On December 15, 2015, the Korea National Assembly enacted legislation that amends the application of Korean Value Added Tax (VAT) on foreign suppliers of electronic services in Korea. With retroactive effect from July 1, 2015, only supplies of electronic services by a foreign business to a non-VAT registrant in the Republic of Korea (Business-to-Consumer transactions) are subject to Korean VAT.
Revisiting Trends in the Digital Economy: The Republic of Korea and the Cross-Border Supply of Electronic Services
On July 1, 2015, the Republic of Korea became one of the early adopters of the “Destination Principle” in relation to the cross-border supply of electronic services. Under the “Destination Principle”, supplies of electronic commerce are subject to the applicable tax (VAT, Goods/Services Tax, or Consumption Tax) in the country in which the recipient of the supplies is located. Beginning on July 1, 2015, a foreign business supplying electronic services to Korea must register to collect and remit Korean VAT.
Under Korean law, electronic service refers to “a service that is operated by being stored in a mobile communication terminal device or a computer, or a service that can be used in real time without being stored in any device.” This definition includes the sale of digital applications, games, music, software, and films. If the electronic services are supplied to Korea utilizing information and communication networks, they are deemed to be supplied within Korea, and the foreign provider must collect and remit Korean VAT.
B2B vs.

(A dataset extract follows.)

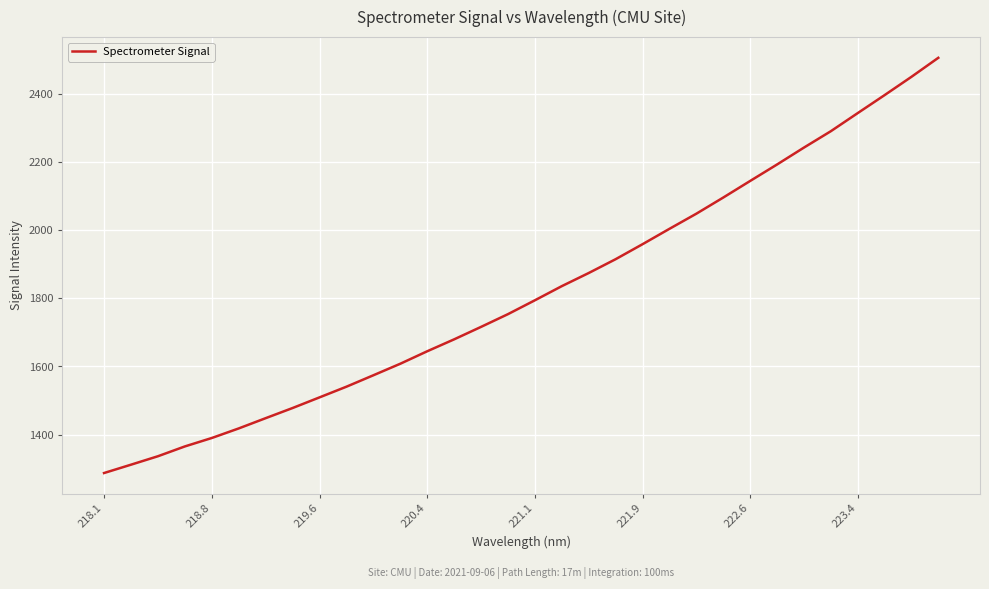

What is the minimum value shown in the chart?

1287.2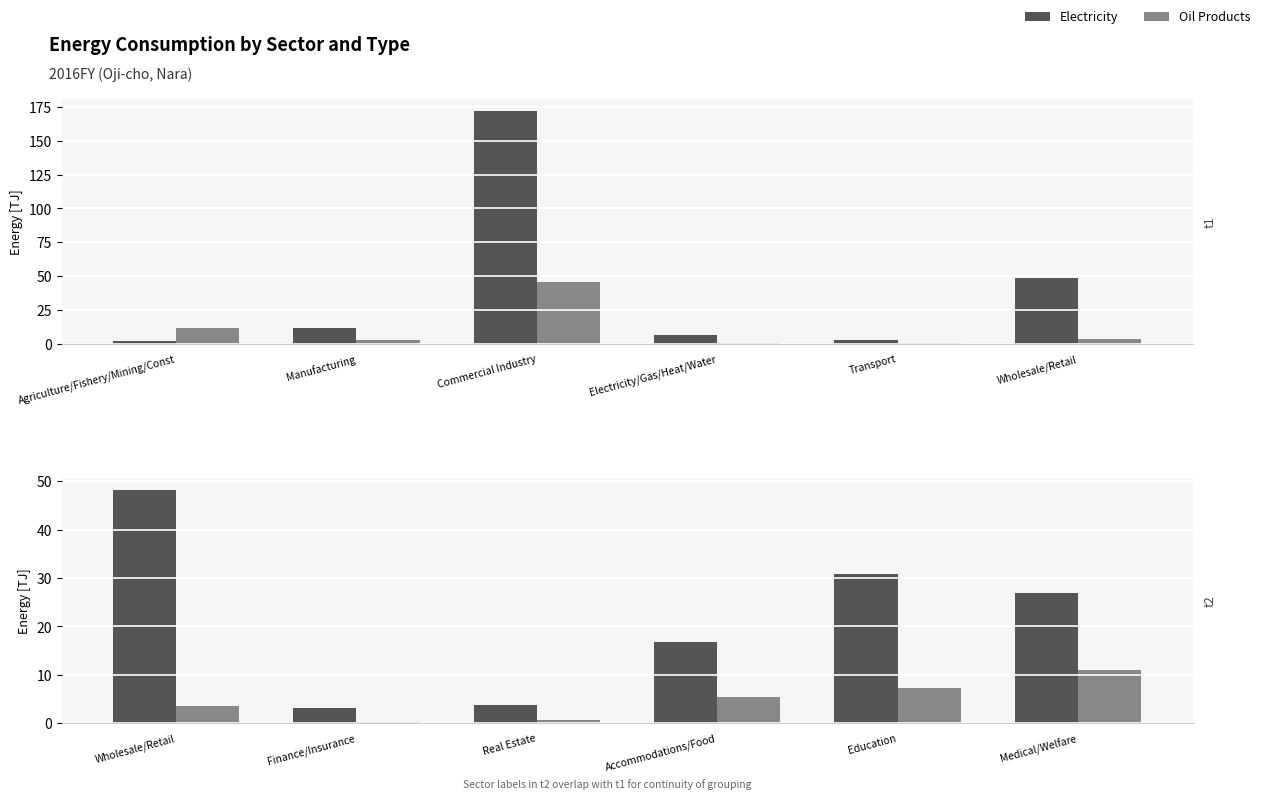

How many bars are there in each group?

2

B2C Taxation Schemes
Under the original legislation, the taxation scheme for the cross border supply of electronic services did not distinguish between business–to-consumer (“B2C”) transactions and business-to-business (“B2B”) transactions, leaving the scheme somewhat ambiguous. As a result, all foreign providers of electronic services into Korea were required to register.
On December 15, 2015, the Korea National Assembly amended Article 53(2) of the Korea VAT Act. The amended Article 53(2) excludes from the application of Korean VAT a supply of electronic service by a foreign business to a VAT registrant in the Republic of Korea (B2B transactions). Therefore, only supplies of electronic services by a foreign business to a Korean customer (B2C transactions) are subject to Korean VAT. The Korea National Assembly amended the Korea VAT Act with retroactive effect from July 1, 2015.